:: Your instructions ::
Copy out all of the records, exactly as they appear.

[Dataset content Boundary: Start]

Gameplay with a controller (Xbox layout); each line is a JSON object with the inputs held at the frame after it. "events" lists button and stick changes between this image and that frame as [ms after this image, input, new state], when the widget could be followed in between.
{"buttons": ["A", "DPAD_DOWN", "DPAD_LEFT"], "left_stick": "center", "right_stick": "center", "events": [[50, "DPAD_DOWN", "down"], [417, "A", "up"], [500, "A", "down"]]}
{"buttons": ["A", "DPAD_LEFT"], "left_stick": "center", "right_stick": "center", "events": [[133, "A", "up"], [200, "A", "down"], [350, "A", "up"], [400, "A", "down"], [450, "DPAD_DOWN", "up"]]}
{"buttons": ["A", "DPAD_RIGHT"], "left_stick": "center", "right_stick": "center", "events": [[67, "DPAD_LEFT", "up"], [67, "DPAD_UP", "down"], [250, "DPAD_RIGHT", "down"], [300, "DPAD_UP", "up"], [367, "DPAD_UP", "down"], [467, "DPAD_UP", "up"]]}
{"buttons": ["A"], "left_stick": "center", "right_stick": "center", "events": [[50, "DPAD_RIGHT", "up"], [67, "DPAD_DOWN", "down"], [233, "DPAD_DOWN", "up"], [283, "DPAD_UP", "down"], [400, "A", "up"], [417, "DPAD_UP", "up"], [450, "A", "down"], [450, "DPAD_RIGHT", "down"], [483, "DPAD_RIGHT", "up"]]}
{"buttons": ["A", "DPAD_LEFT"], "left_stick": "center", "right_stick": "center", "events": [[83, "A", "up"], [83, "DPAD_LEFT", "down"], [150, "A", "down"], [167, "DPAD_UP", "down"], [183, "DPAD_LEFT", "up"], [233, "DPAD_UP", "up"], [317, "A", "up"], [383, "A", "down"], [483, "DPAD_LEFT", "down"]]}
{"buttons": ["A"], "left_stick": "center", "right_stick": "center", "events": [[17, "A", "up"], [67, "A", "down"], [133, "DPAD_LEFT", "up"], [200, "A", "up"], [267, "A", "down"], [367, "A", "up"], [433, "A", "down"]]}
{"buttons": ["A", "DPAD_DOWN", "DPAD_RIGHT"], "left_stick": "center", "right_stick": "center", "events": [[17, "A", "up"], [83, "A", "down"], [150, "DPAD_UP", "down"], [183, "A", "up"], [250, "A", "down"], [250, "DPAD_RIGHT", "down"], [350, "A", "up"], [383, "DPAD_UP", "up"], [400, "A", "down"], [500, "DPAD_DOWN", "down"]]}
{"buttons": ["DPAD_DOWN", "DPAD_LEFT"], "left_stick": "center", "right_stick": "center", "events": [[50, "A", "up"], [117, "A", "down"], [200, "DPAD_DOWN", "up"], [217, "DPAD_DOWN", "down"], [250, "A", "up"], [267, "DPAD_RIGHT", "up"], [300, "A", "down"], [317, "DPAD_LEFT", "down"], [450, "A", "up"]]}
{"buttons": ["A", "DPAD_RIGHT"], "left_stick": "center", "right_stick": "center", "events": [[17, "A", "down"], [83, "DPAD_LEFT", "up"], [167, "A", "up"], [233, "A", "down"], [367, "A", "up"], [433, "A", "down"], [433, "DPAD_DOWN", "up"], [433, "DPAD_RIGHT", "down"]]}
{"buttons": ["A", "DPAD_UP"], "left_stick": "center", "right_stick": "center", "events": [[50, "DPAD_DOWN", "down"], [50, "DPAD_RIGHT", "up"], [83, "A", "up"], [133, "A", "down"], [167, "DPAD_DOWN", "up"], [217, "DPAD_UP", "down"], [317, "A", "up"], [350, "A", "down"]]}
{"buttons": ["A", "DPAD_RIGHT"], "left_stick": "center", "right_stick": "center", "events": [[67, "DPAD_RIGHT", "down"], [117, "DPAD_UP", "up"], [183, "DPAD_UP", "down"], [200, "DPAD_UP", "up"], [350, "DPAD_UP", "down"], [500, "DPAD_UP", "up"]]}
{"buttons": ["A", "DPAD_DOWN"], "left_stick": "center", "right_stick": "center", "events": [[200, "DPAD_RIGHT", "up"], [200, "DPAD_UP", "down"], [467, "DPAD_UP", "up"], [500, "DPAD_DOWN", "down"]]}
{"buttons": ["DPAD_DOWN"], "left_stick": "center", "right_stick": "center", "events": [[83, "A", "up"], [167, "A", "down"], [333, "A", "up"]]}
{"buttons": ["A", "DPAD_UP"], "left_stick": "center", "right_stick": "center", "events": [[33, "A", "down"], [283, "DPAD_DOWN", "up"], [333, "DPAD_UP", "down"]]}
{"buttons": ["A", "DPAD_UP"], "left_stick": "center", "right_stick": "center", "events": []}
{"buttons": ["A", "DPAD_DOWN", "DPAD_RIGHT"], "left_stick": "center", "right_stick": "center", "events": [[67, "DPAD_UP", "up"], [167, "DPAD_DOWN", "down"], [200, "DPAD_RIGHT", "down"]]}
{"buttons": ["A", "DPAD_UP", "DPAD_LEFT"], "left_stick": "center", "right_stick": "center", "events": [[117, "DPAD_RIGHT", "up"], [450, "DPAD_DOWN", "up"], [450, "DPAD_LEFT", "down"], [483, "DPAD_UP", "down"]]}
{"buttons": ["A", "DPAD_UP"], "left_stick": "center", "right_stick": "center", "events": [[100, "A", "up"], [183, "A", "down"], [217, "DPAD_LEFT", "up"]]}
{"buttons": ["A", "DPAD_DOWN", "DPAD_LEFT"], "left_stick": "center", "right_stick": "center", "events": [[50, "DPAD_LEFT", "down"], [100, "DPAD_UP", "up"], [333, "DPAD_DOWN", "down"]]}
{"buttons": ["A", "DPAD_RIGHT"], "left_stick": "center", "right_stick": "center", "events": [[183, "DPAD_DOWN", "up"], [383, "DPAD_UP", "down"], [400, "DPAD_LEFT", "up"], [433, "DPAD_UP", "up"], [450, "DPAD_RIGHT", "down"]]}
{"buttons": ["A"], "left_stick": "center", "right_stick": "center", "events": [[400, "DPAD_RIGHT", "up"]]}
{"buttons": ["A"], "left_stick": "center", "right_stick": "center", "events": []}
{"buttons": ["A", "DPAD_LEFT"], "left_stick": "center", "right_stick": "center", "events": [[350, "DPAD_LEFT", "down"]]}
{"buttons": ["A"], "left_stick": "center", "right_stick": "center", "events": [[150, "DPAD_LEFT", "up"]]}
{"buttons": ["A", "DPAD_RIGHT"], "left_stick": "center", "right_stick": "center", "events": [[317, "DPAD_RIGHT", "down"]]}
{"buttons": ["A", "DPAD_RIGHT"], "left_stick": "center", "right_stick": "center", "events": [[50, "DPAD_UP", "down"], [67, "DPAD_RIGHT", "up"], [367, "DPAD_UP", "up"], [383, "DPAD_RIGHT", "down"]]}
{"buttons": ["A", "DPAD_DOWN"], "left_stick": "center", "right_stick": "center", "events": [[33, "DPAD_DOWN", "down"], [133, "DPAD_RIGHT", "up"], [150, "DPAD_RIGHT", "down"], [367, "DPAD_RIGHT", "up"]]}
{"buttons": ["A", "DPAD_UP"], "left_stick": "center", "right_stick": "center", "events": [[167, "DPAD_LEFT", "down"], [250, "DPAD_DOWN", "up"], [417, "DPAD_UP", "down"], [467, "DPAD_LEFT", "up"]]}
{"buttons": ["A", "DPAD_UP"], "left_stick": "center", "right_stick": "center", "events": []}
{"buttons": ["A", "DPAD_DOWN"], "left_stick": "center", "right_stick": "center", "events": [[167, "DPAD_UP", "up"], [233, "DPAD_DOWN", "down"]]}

[Dataset content Boundary: End]

:: Response ::
Gameplay with a controller (Xbox layout); each line is a JSON object with the inputs held at the frame after it. "events" lists button and stick changes between this image and that frame as [ms after this image, input, new state], when the widget could be followed in between.
{"buttons": ["A", "DPAD_DOWN", "DPAD_LEFT"], "left_stick": "center", "right_stick": "center", "events": [[50, "DPAD_DOWN", "down"], [417, "A", "up"], [500, "A", "down"]]}
{"buttons": ["A", "DPAD_LEFT"], "left_stick": "center", "right_stick": "center", "events": [[133, "A", "up"], [200, "A", "down"], [350, "A", "up"], [400, "A", "down"], [450, "DPAD_DOWN", "up"]]}
{"buttons": ["A", "DPAD_RIGHT"], "left_stick": "center", "right_stick": "center", "events": [[67, "DPAD_LEFT", "up"], [67, "DPAD_UP", "down"], [250, "DPAD_RIGHT", "down"], [300, "DPAD_UP", "up"], [367, "DPAD_UP", "down"], [467, "DPAD_UP", "up"]]}
{"buttons": ["A"], "left_stick": "center", "right_stick": "center", "events": [[50, "DPAD_RIGHT", "up"], [67, "DPAD_DOWN", "down"], [233, "DPAD_DOWN", "up"], [283, "DPAD_UP", "down"], [400, "A", "up"], [417, "DPAD_UP", "up"], [450, "A", "down"], [450, "DPAD_RIGHT", "down"], [483, "DPAD_RIGHT", "up"]]}
{"buttons": ["A", "DPAD_LEFT"], "left_stick": "center", "right_stick": "center", "events": [[83, "A", "up"], [83, "DPAD_LEFT", "down"], [150, "A", "down"], [167, "DPAD_UP", "down"], [183, "DPAD_LEFT", "up"], [233, "DPAD_UP", "up"], [317, "A", "up"], [383, "A", "down"], [483, "DPAD_LEFT", "down"]]}
{"buttons": ["A"], "left_stick": "center", "right_stick": "center", "events": [[17, "A", "up"], [67, "A", "down"], [133, "DPAD_LEFT", "up"], [200, "A", "up"], [267, "A", "down"], [367, "A", "up"], [433, "A", "down"]]}
{"buttons": ["A", "DPAD_DOWN", "DPAD_RIGHT"], "left_stick": "center", "right_stick": "center", "events": [[17, "A", "up"], [83, "A", "down"], [150, "DPAD_UP", "down"], [183, "A", "up"], [250, "A", "down"], [250, "DPAD_RIGHT", "down"], [350, "A", "up"], [383, "DPAD_UP", "up"], [400, "A", "down"], [500, "DPAD_DOWN", "down"]]}
{"buttons": ["DPAD_DOWN", "DPAD_LEFT"], "left_stick": "center", "right_stick": "center", "events": [[50, "A", "up"], [117, "A", "down"], [200, "DPAD_DOWN", "up"], [217, "DPAD_DOWN", "down"], [250, "A", "up"], [267, "DPAD_RIGHT", "up"], [300, "A", "down"], [317, "DPAD_LEFT", "down"], [450, "A", "up"]]}
{"buttons": ["A", "DPAD_RIGHT"], "left_stick": "center", "right_stick": "center", "events": [[17, "A", "down"], [83, "DPAD_LEFT", "up"], [167, "A", "up"], [233, "A", "down"], [367, "A", "up"], [433, "A", "down"], [433, "DPAD_DOWN", "up"], [433, "DPAD_RIGHT", "down"]]}
{"buttons": ["A", "DPAD_UP"], "left_stick": "center", "right_stick": "center", "events": [[50, "DPAD_DOWN", "down"], [50, "DPAD_RIGHT", "up"], [83, "A", "up"], [133, "A", "down"], [167, "DPAD_DOWN", "up"], [217, "DPAD_UP", "down"], [317, "A", "up"], [350, "A", "down"]]}
{"buttons": ["A", "DPAD_RIGHT"], "left_stick": "center", "right_stick": "center", "events": [[67, "DPAD_RIGHT", "down"], [117, "DPAD_UP", "up"], [183, "DPAD_UP", "down"], [200, "DPAD_UP", "up"], [350, "DPAD_UP", "down"], [500, "DPAD_UP", "up"]]}
{"buttons": ["A", "DPAD_DOWN"], "left_stick": "center", "right_stick": "center", "events": [[200, "DPAD_RIGHT", "up"], [200, "DPAD_UP", "down"], [467, "DPAD_UP", "up"], [500, "DPAD_DOWN", "down"]]}
{"buttons": ["DPAD_DOWN"], "left_stick": "center", "right_stick": "center", "events": [[83, "A", "up"], [167, "A", "down"], [333, "A", "up"]]}
{"buttons": ["A", "DPAD_UP"], "left_stick": "center", "right_stick": "center", "events": [[33, "A", "down"], [283, "DPAD_DOWN", "up"], [333, "DPAD_UP", "down"]]}
{"buttons": ["A", "DPAD_UP"], "left_stick": "center", "right_stick": "center", "events": []}
{"buttons": ["A", "DPAD_DOWN", "DPAD_RIGHT"], "left_stick": "center", "right_stick": "center", "events": [[67, "DPAD_UP", "up"], [167, "DPAD_DOWN", "down"], [200, "DPAD_RIGHT", "down"]]}
{"buttons": ["A", "DPAD_UP", "DPAD_LEFT"], "left_stick": "center", "right_stick": "center", "events": [[117, "DPAD_RIGHT", "up"], [450, "DPAD_DOWN", "up"], [450, "DPAD_LEFT", "down"], [483, "DPAD_UP", "down"]]}
{"buttons": ["A", "DPAD_UP"], "left_stick": "center", "right_stick": "center", "events": [[100, "A", "up"], [183, "A", "down"], [217, "DPAD_LEFT", "up"]]}
{"buttons": ["A", "DPAD_DOWN", "DPAD_LEFT"], "left_stick": "center", "right_stick": "center", "events": [[50, "DPAD_LEFT", "down"], [100, "DPAD_UP", "up"], [333, "DPAD_DOWN", "down"]]}
{"buttons": ["A", "DPAD_RIGHT"], "left_stick": "center", "right_stick": "center", "events": [[183, "DPAD_DOWN", "up"], [383, "DPAD_UP", "down"], [400, "DPAD_LEFT", "up"], [433, "DPAD_UP", "up"], [450, "DPAD_RIGHT", "down"]]}
{"buttons": ["A"], "left_stick": "center", "right_stick": "center", "events": [[400, "DPAD_RIGHT", "up"]]}
{"buttons": ["A"], "left_stick": "center", "right_stick": "center", "events": []}
{"buttons": ["A", "DPAD_LEFT"], "left_stick": "center", "right_stick": "center", "events": [[350, "DPAD_LEFT", "down"]]}
{"buttons": ["A"], "left_stick": "center", "right_stick": "center", "events": [[150, "DPAD_LEFT", "up"]]}
{"buttons": ["A", "DPAD_RIGHT"], "left_stick": "center", "right_stick": "center", "events": [[317, "DPAD_RIGHT", "down"]]}
{"buttons": ["A", "DPAD_RIGHT"], "left_stick": "center", "right_stick": "center", "events": [[50, "DPAD_UP", "down"], [67, "DPAD_RIGHT", "up"], [367, "DPAD_UP", "up"], [383, "DPAD_RIGHT", "down"]]}
{"buttons": ["A", "DPAD_DOWN"], "left_stick": "center", "right_stick": "center", "events": [[33, "DPAD_DOWN", "down"], [133, "DPAD_RIGHT", "up"], [150, "DPAD_RIGHT", "down"], [367, "DPAD_RIGHT", "up"]]}
{"buttons": ["A", "DPAD_UP"], "left_stick": "center", "right_stick": "center", "events": [[167, "DPAD_LEFT", "down"], [250, "DPAD_DOWN", "up"], [417, "DPAD_UP", "down"], [467, "DPAD_LEFT", "up"]]}
{"buttons": ["A", "DPAD_UP"], "left_stick": "center", "right_stick": "center", "events": []}
{"buttons": ["A", "DPAD_DOWN"], "left_stick": "center", "right_stick": "center", "events": [[167, "DPAD_UP", "up"], [233, "DPAD_DOWN", "down"]]}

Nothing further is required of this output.